Reproduce every one of the rows below verbatim, leaving out the pictures.

──────── Source data ────────

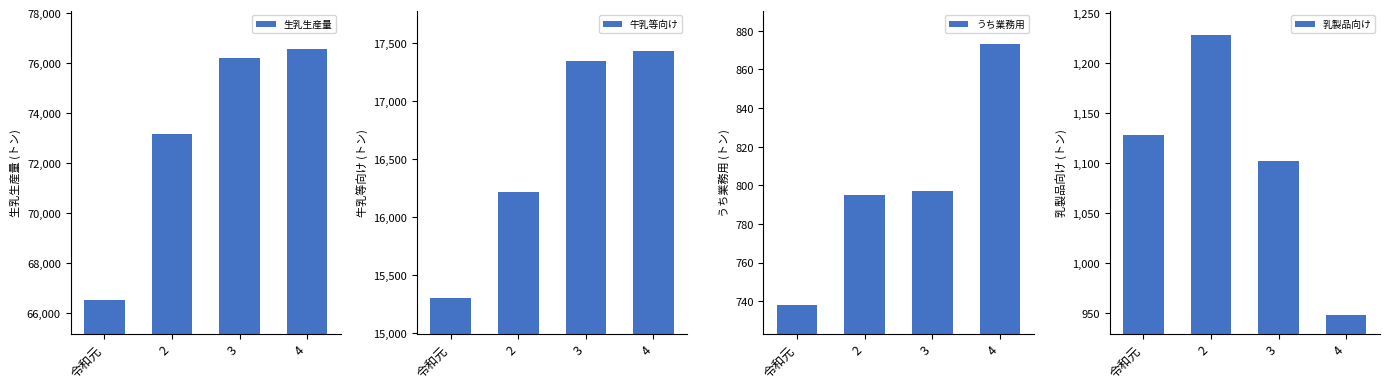

True or false: うち業務用 has a value of 342 at 3.

False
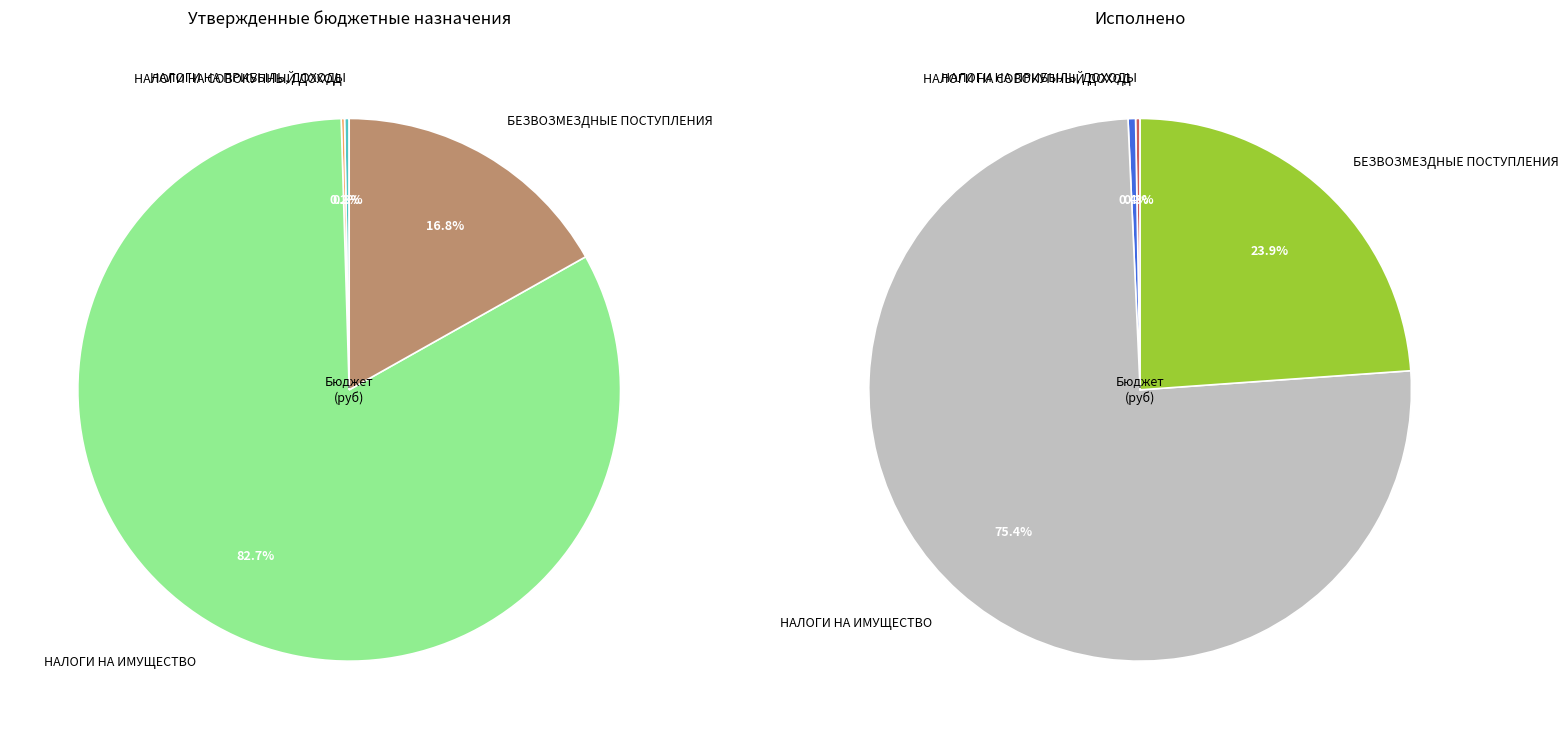

How many slices are in this pie chart?

4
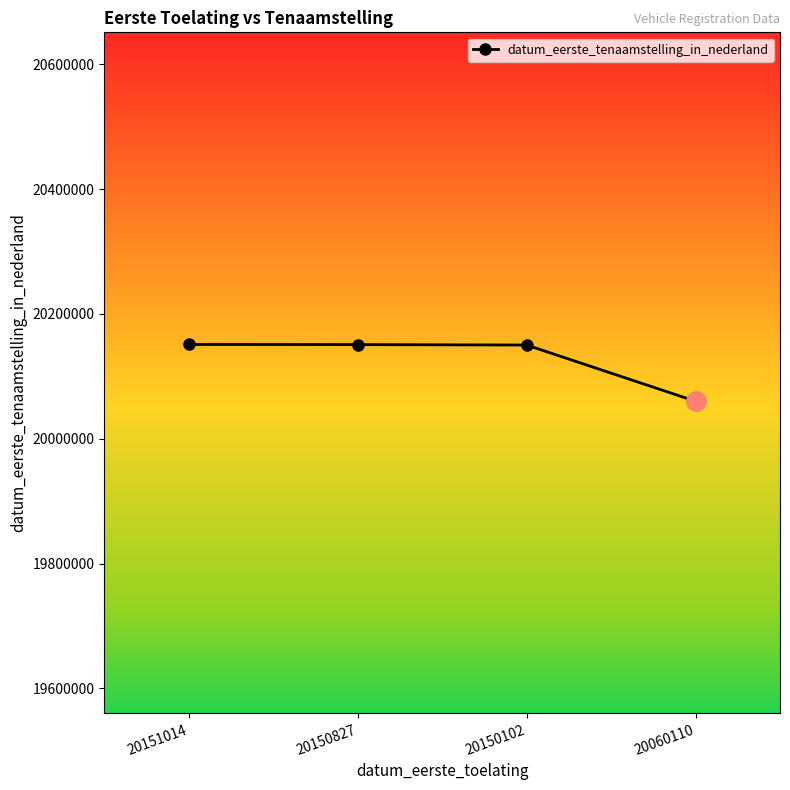

What is the ratio of the value at 20060110 to the value at 20150827?

1.0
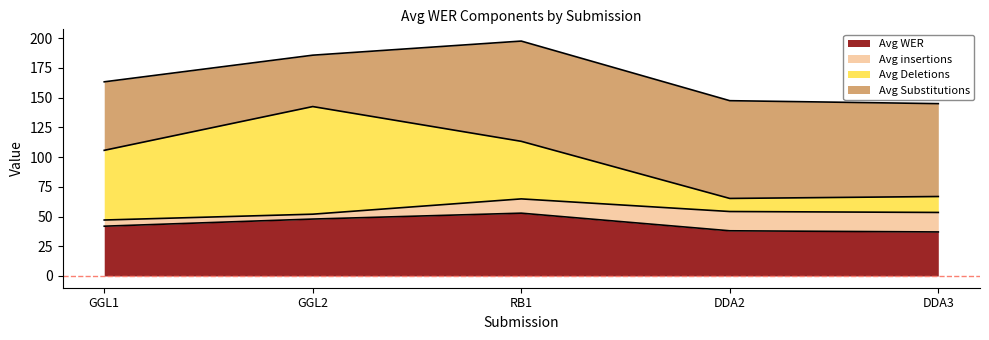

How many data points in Avg WER are less than 41?

2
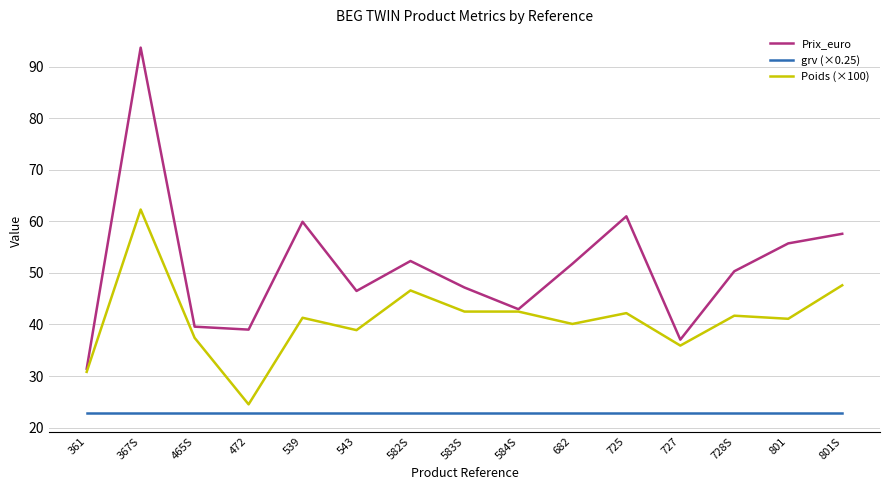

Which category has the highest value across all series?

367S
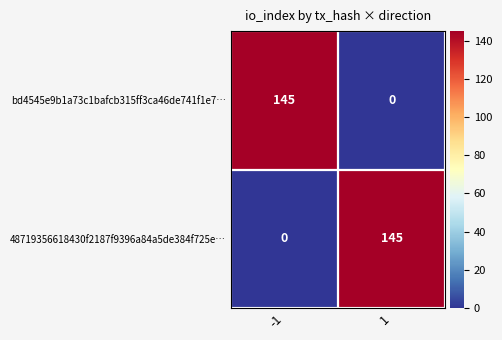

What is the spread (max minus min) of values at 1?

145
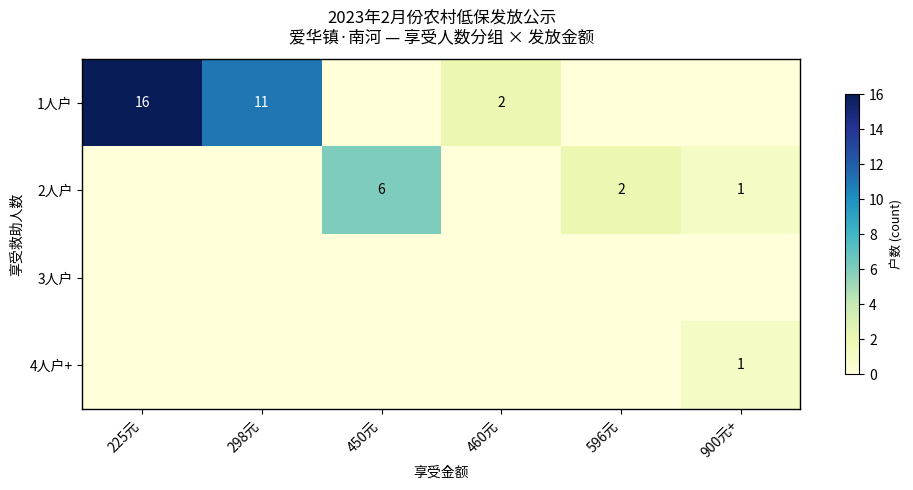

True or false: 4人户+ has a value of 1 at 900元+.

True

────────

Answer box:
True or false: うち業務用 has a value of 342 at 3.

False

How many slices are in this pie chart?

4

What is the ratio of the value at 20060110 to the value at 20150827?

1.0

How many data points in Avg WER are less than 41?

2

Which category has the highest value across all series?

367S

What is the spread (max minus min) of values at 1?

145

True or false: 4人户+ has a value of 1 at 900元+.

True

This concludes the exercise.